Abstract 1681

The heterogeneous expression of CD20 antigen on leukemic blasts may harbor prognostic value and therapeutic potential. CD20 positivity (CD20+) has been recently associated with disease recurrence and shorter overall survival in adults with pre-B acute lymphoblastic leukemia (ALL). The influence of CD20 expression on outcomes following allogeneic donor hematopoietic stem cell transplantation (HCT) is not known.

Results:

We analyzed CD20 expression on pre-B ALL marrow blasts at diagnosis in 157 consecutive patients who underwent allogeneic HCT in first or second complete remission (CR) from 1999–2010. Thirty-two patients with no available flow cytometry data were excluded. Out of 125 evaluable patients, 52 (42%) were < 20 years of age; 73 (58%) were ≥20. All patients had high risk ALL and were in CR at HCT (57% in CR1, 43% in CR2). A majority of patients were Ph+ (60%) and received myeloablative conditioning (84%). Grafts were from sibling (36%), unrelated umbilical cord blood (UCB) (59%) and matched adult URD (5%). CD20+, defined as >20% expression on marrow blasts, was observed in 58 (46%) patients. 55% of children and 39% of adults were CD20+ and expression was similar in CR1 & CR2. Gender, donor source (sibling vs UCB), patient CMV serostatus, cytogenetics (Ph+ vs other), and conditioning (myeloablative vs reduced intensity) was similar in CD20+ and CD20- groups. Disease-free survival (DFS) at 3 years was 48% (95% CI 39–57%) for all patients; 42% (95% CI 30–54%) for CD20- patients, and 55% (95% CI 40–67%) for CD20+ patients (p=0.14). CD20+ expression did not significantly impact relapse rate or DFS in adults (Table) while in patients <20 years CD20+ expression was associated with a slightly favorable relapse rate. Similar overall survival (OS) and DFS was seen in both age groups, independent of CD20 expression. Treatment-related mortality was unaffected at 18% (95% CI 9–27%) and 19% (95% CI 9–29%) in CD20+ and CD20- cohorts, respectively (p= 1.00). In adjusted multivariate regression, the CD20+ group had a slightly but not significantly lower risk of relapse (RR 0.54 [0.27-1.09]; p=0.09), yet similar OS (RR 0.66 [0.38-1.14], p=0.13) and DFS (RR 0.67 [0.39-1.14], p=0.14) compared to the CD20- group.

Conclusion:

Pre-B ALL with a CD20+ immunophenotype reportedly confers higher risk of disease recurrence and unfavorable OS with conventional chemotherapy. Our data demonstrates that the poor prognosis associated with CD20+ ALL blasts is overcome by allogeneic HCT. In addition, post-HCT survival is promising in both adults and children, independent of CD20 expression. CD20 targeting monoclonal antibodies may further improve these outcomes.
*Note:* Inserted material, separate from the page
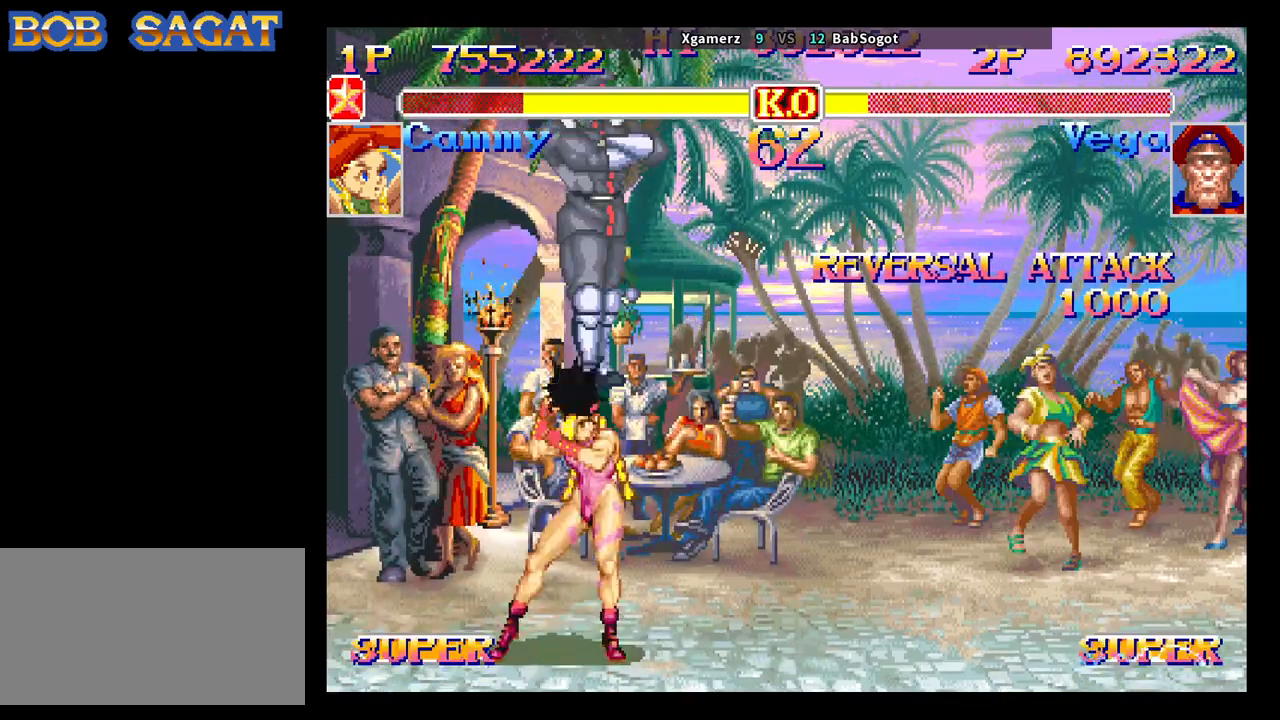
{"buttons": [], "left_stick": "down-left", "events": []}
Post HCT outcomes @ 3 yearsCD20+ ALLCD20- ALLp-value
Age <20    
    Relapse 17% (95% CI 3-30%) 39% (95%CI 18-59%) 0.10 
    DFS 62% (95%CI 41-77%) 49% (95% CI 27-67%) 0.36 
Age ≥20    
    Relapse 25% (95%CI 9-41%) 29% (95% CI 15-44%) 0.55 
    DFS 47% (95%CI 26-65%) 39% (95% CI 24-54%) 0.38 
Post HCT outcomes @ 3 yearsCD20+ ALLCD20- ALLp-value
Age <20    
    Relapse 17% (95% CI 3-30%) 39% (95%CI 18-59%) 0.10 
    DFS 62% (95%CI 41-77%) 49% (95% CI 27-67%) 0.36 
Age ≥20    
    Relapse 25% (95%CI 9-41%) 29% (95% CI 15-44%) 0.55 
    DFS 47% (95%CI 26-65%) 39% (95% CI 24-54%) 0.38 
Disclosures:

No relevant conflicts of interest to declare.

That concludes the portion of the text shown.